LOL! Public speaking is your Liftetime Terror #1? I TOTALLY get that! If I hadn't had some teaching experience (which isn't the same thing, of course, but kinda helps) before I did my very first author presentation, I probably would have passed out from nerves!
And what you said about people not always knowing that YOU'RE the author reminded me of something: On Saturday at my book launch, my husband said to me, "You should have made yourself a T-shirt that says 'I'm the author!'"

Jemi Fraser said...

I was probably the worst at public speaking as a kid - I was so bad!! But now I'm a teacher and don't find it as terrifying :)

Kit Grindstaff said...

Thanks, Robin. When it's all a huge mountain ahead of you it can look pretty daunting. So yes, one step at a time. And remember, sometimes forever DOES come!

Kit Grindstaff said...

Rosi and cleemckenziebooks - if it weren't for speaking circles I'd have been a wreck! It's a great friendly, safe environment to break the ice.

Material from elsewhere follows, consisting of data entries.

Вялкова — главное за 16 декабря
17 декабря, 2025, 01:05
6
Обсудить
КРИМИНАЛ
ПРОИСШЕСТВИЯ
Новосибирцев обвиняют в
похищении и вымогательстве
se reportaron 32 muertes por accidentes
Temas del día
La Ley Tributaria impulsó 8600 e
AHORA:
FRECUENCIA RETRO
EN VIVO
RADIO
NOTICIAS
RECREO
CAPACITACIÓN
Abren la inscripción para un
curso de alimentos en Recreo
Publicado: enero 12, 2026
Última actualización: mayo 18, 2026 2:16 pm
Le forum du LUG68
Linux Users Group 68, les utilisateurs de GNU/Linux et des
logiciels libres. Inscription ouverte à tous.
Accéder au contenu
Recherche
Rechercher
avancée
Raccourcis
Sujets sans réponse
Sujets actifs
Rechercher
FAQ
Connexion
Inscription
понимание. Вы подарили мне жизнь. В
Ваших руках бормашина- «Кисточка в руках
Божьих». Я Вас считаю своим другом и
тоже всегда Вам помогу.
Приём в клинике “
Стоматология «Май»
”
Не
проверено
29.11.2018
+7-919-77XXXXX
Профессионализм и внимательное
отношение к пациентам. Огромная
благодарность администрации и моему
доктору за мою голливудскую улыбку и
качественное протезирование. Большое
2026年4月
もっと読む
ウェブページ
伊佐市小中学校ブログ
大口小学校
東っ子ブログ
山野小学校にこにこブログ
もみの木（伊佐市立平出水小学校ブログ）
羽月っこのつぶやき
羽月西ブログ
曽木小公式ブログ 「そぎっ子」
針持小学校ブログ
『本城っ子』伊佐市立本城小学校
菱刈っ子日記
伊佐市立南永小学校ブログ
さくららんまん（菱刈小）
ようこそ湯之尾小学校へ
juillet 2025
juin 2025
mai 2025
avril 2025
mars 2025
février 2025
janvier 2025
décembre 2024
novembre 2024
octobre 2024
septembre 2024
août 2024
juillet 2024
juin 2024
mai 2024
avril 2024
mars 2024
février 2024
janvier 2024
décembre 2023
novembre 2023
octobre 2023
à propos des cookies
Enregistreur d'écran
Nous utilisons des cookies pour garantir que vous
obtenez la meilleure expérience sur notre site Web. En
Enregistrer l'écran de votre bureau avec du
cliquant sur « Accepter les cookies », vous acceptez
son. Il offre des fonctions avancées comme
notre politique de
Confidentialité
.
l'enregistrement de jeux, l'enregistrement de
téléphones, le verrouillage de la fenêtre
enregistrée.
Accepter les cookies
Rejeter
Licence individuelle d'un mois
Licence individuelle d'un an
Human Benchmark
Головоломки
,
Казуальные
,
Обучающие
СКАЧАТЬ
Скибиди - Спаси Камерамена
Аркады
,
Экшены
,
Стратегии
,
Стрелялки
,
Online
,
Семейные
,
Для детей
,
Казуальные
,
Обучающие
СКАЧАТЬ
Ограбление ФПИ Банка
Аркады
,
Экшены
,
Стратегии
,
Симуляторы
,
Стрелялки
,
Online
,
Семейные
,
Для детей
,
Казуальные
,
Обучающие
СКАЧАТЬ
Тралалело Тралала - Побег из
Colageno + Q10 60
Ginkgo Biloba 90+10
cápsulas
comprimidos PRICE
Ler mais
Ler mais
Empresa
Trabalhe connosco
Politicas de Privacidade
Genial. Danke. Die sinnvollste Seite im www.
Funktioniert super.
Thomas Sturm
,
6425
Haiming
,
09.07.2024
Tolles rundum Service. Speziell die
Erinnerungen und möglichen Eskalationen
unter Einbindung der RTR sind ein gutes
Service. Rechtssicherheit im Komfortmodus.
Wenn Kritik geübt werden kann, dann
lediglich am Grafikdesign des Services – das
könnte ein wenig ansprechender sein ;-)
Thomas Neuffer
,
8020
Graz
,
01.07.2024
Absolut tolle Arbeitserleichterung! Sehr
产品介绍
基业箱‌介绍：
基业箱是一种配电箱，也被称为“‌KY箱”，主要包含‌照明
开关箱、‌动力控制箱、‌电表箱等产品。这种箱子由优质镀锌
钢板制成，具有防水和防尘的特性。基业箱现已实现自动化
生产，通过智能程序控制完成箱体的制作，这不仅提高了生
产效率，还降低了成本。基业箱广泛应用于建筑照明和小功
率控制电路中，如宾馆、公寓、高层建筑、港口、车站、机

Rachel and Jemi - I'm sure being a teacher helps! I'm still a little envious of author friends who used to be (or still are) teachers, as I don't think they went through the same angst. And congrats on your launch, Rachel! Funny that your husband said that :)

Anonymous said...

Kit's book sounds fabulous. Being part of a group is helpful. Great advice for marketing.

Tyrean Martinson said...

I like the idea of that Speaker's Circle - that's great! I used to be terrified of public speaking. I still sweat and struggle with the great "um" problem, but I've become way more comfortable with a lot of practice.
Great advice for marketing. So far, I've only done one signing, and it was very successful because it was hosted by friends at a homeschool co-op where I teach. (Of course, I didn't expect to sign more than five books, so signig 20 felt incredible)

Kit Grindstaff said...

Thank you all again for your comments - and for entering the draw. The winners have now been notified. Those of you who go ahead and read (or buy!) the book anyway, I hope you enjoy!